Wednesday, November 19, 2003
Suicide: POISON

Link
Something chilling about this particular little site. I needed to know this sort of thing for my NaNoWriMo project, but please, oh please, do not assume that I endorse this sort of thing. Even so... it's nothing if not informative.
Sunday, November 16, 2003
Jess Nevins Parodies Joyce and Wodehouse At The Same Time

Jess Nevins Parodies Joyce and Wodehouse At The Same Time
Found when going through an archive of MST3K USENET archives, this should bring a smile to the face of anyone who's read both A. any Jeeves and Wooster stories and B. Molly's soliloquy at the end of Ulysses (yes oh god yes that's it yes). Funny, funny stuff.
Misread cool word for 11/16/2003

Just a quick thing I thought about while studiously avoiding work on my NaNoWriMo project....

Every so often I see a word, usually something silly yet punnish yet clever yet slick, that makes me think: now the guy who thought of that was a genius. Then I take a closer look at it and see that the word was, in fact, not what I thought it was at all, that I misread it, and it's actually some other, less cool, coinage, or even a perfectly ordinary word out on loan from Merriam-Webster. Meaning that the word came from my own head, so maybe I'm the genius, but wait no, I didn't think of it purposefully, it just sort of happened... I feel guilty about claiming the words, but I still feel a kind of parental attachment to them.

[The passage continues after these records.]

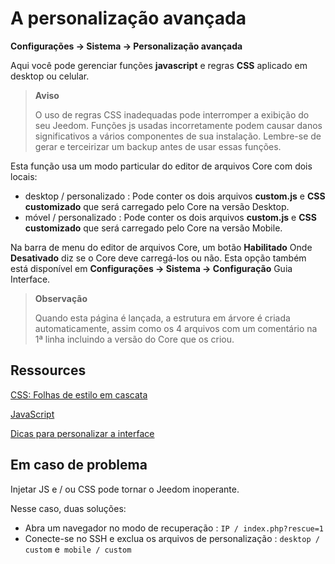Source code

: # A personalização avançada
**Configurações → Sistema → Personalização avançada**

Aqui você pode gerenciar funções **javascript** e regras **CSS** aplicado em desktop ou celular.

> **Aviso**
>
> O uso de regras CSS inadequadas pode interromper a exibição do seu Jeedom. Funções js usadas incorretamente podem causar danos significativos a vários componentes de sua instalação. Lembre-se de gerar e terceirizar um backup antes de usar essas funções.

Esta função usa um modo particular do editor de arquivos Core com dois locais:

- desktop / personalizado : Pode conter os dois arquivos **custom.js** e **CSS customizado** que será carregado pelo Core na versão Desktop.
- móvel / personalizado : Pode conter os dois arquivos **custom.js** e **CSS customizado** que será carregado pelo Core na versão Mobile.

Na barra de menu do editor de arquivos Core, um botão **Habilitado** Onde **Desativado** diz se o Core deve carregá-los ou não. Esta opção também está disponível em **Configurações → Sistema → Configuração** Guia Interface.

> **Observação**
>
> Quando esta página é lançada, a estrutura em árvore é criada automaticamente, assim como os 4 arquivos com um comentário na 1ª linha incluindo a versão do Core que os criou.

## Ressources

[CSS: Folhas de estilo em cascata](https://developer.mozilla.org/en-US/docs/Web/CSS)

[JavaScript](https://developer.mozilla.org/en-US/docs/Web/JavaScript)

[Dicas para personalizar a interface](https://kiboost.github.io/jeedom_docs/jeedomV4Tips/Interface/)

## Em caso de problema

Injetar JS e / ou CSS pode tornar o Jeedom inoperante.

Nesse caso, duas soluções:

- Abra um navegador no modo de recuperação : `IP / index.php?rescue=1`
- Conecte-se no SSH e exclua os arquivos de personalização : `desktop / custom` e` mobile / custom`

Anyway, the Misread Cool Word for today is:
Stoogehenge: an ancient druidic site that tells date through the working of sun and shadow filtered through the special placement of giant stone slabs, constructed entirely through the random action of comically violent workers.


MST3K's Mike Nelson and Kevin Murphy on how to be funny.
Steve's Favorite Words

The first link above was a small interview with two of the funniest guys who have ever been on the culture radar (the number of funny guys off the culture radar is near-infinite, but you wouldn't know who I was talking about), and about humor and their previous ten-year jobs making fun of bad movies through the use of puppets. Somewhere in there Kevin Murphy talks abous using silly-sounding old words, judiciously mind you, to lend X-tra humorous punch in many situations. (Another way to do this is to use blatant ad-speak, like "natural goodness" and "X-tra" at odd times) He is exactly right, and it got me to thinking about compiling a list of such words.

A quick Google search turned up no definitive lists, but it did turn up Steve's Favorite Words (second link above), which is a list of a moderate number of words, many with scatalogical import (those words are a third class of funny verbiage), but with a good number falling into the category to which I refer. Here are the ones I saw from his site (in reverse alphabetical order for no reason I care to discuss):

Tomfoolery, Smorgasboard, Skedaddle, Scumptious, Rigamorole, Ragamuffin, Lollygagging, Humdinger, Discombobulated, Collywobble, Boondoggle, Bamboozle

Notice that all these words are three syllables and up. (Well, "scrumptious" has two, but I'm only including it because it looked sad and dejected not to get to come along on the field trip.) Most humor depends on quick, sharp words in the punchline, but these terms have their place as well, and you should hug them. Just remember not to overuse them, as it doesn't take many Ragamuffins in casual conversation to earn you a punch in the gut. From experience.

(A fourth class of funny words: short (max two syllables), unlikely-sounding words. The canonical example is kumquat.)

Friday, November 14, 2003

14 to 42: New York City Signs

This is a cool site, an archive of signs from around New York City, many painted on the sides of buildings. Many of these businesses are dead, at least one isn't in New York anymore (but the company has kept the New York number on the sign), all of them are sort of depressing, in that shattered-American-dream kind of way. Painting your business in giant letters on the side of a building is a confident statement about the longevity of both your business and you, neither of which being things that should warrent much confidence. Especially these days, when providing a truly useful service with your small business can be akin to dodging a corporate steamroller.

My god, it's been a long time since I posted here.

I'm going to make a serious go at starting this up again, there will be more here soon.